Turn the rows below into a numbered list, skipping any blank lines and leaving out the pictures.

-------- Stored records --------

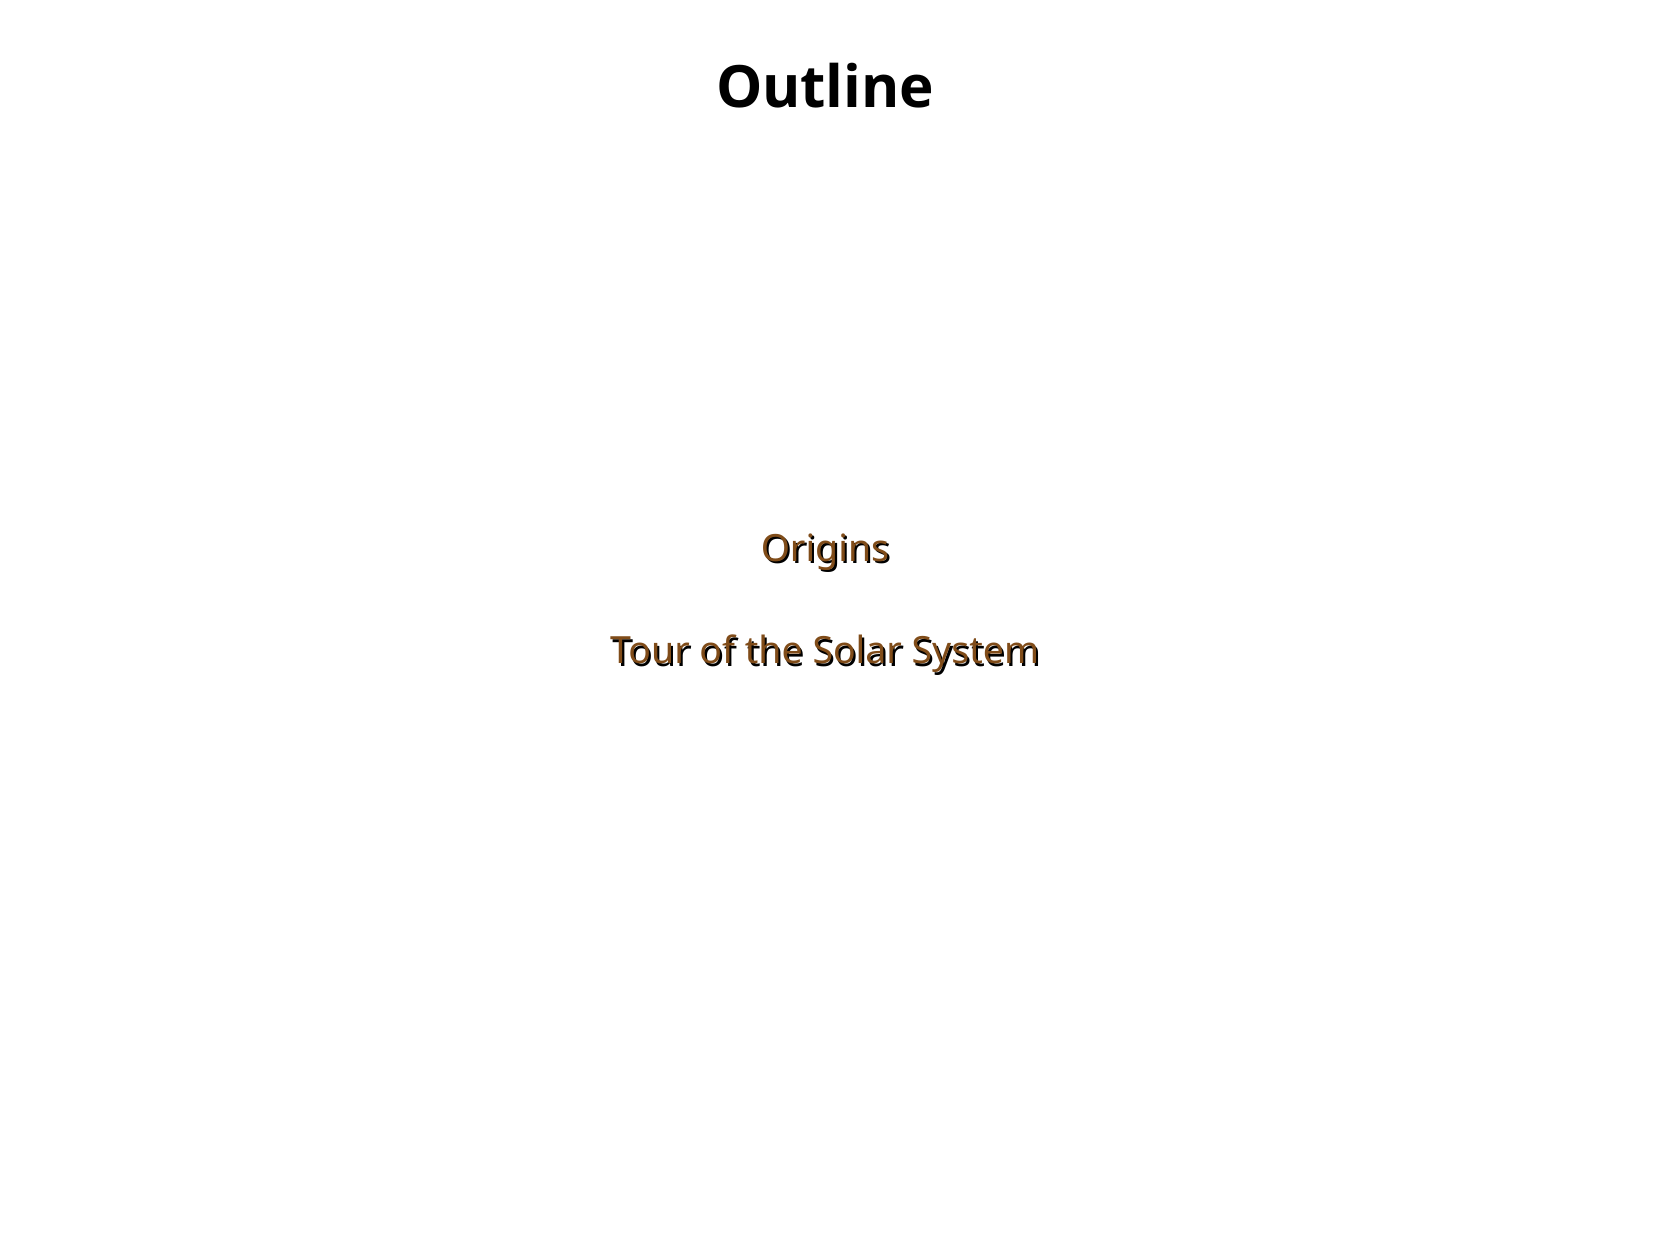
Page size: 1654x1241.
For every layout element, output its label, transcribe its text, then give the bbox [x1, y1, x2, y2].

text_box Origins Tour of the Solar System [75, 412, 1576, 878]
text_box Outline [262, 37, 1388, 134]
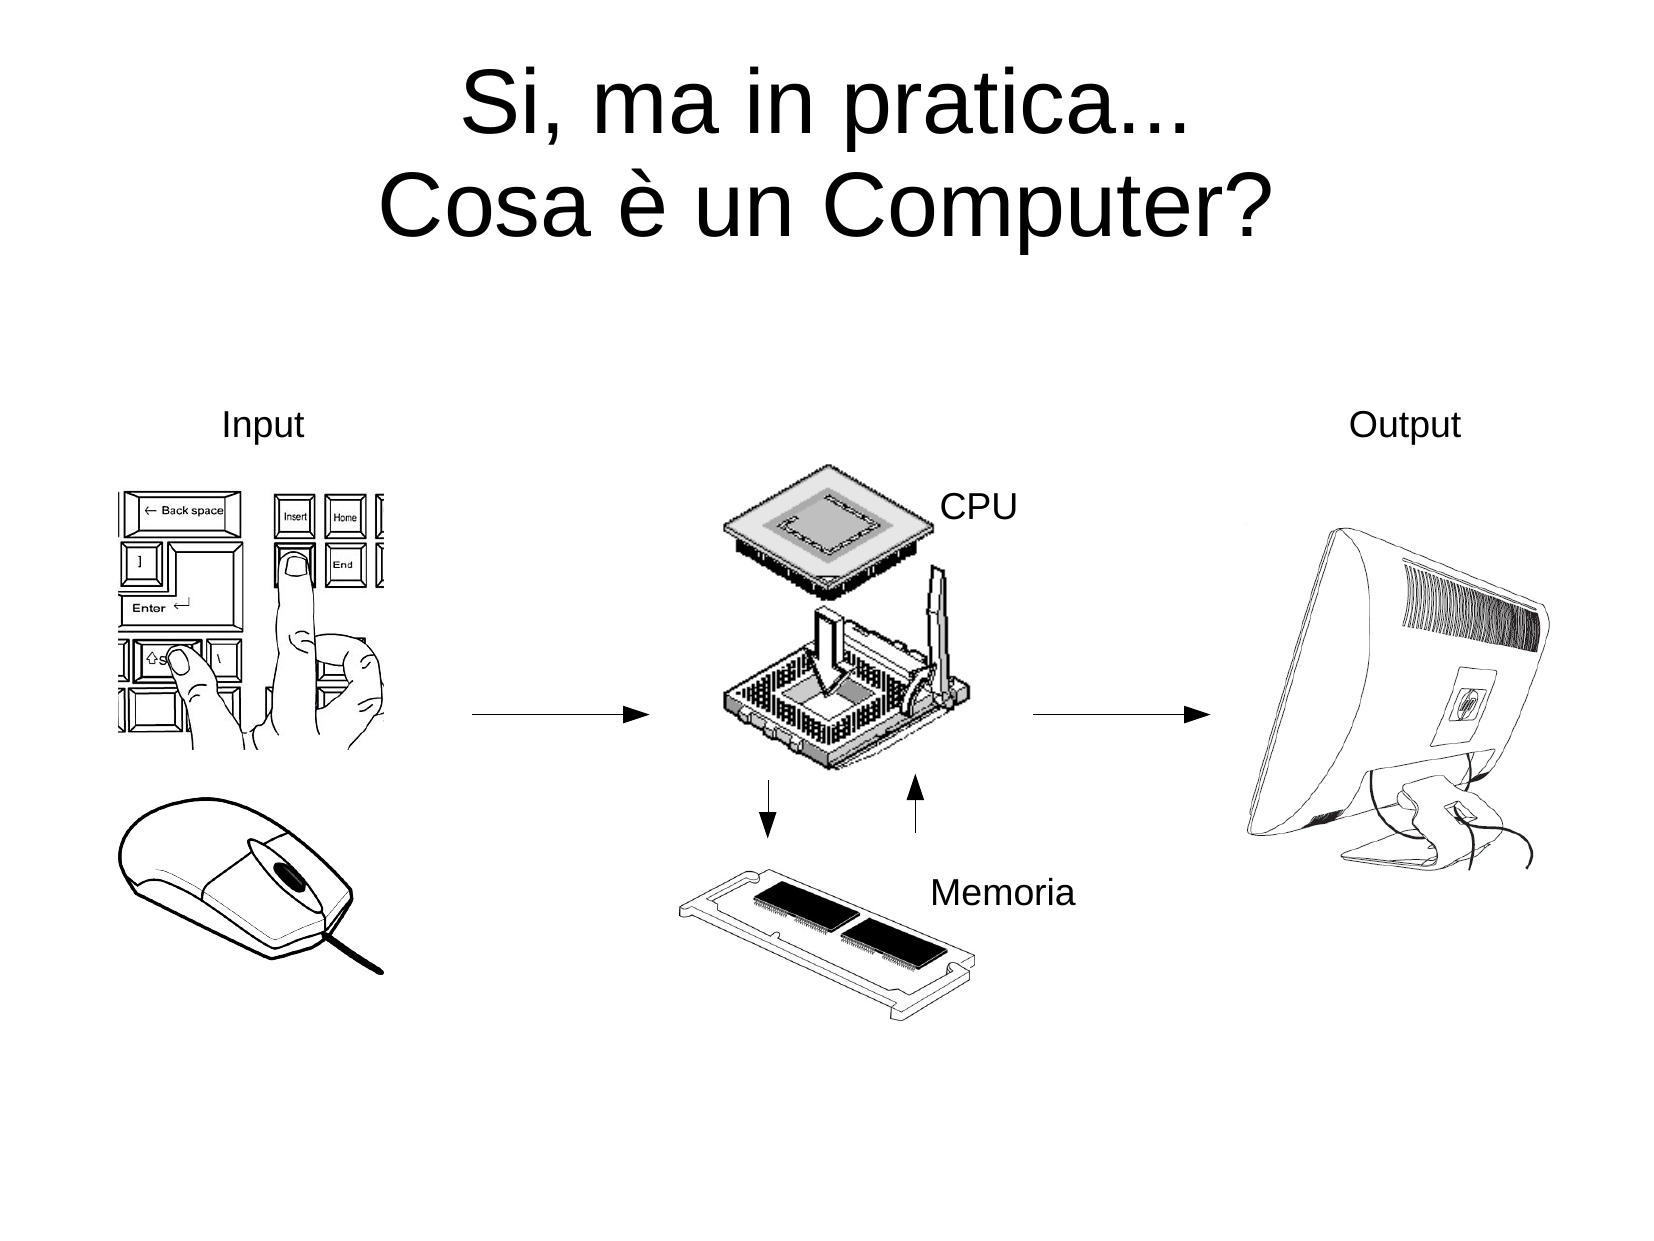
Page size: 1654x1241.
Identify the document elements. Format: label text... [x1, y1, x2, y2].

--------

## Exercise response
1. Page size: 1654x1241.
2. For every layout element, output its label, transcribe its text, then give the bbox [x1, y1, x2, y2].
3. text_box Origins Tour of the Solar System [75, 412, 1576, 878]
4. text_box Outline [262, 37, 1388, 134]
5. Page size: 1654x1241.
6. Identify the document elements. Format: label text... [x1, y1, x2, y2].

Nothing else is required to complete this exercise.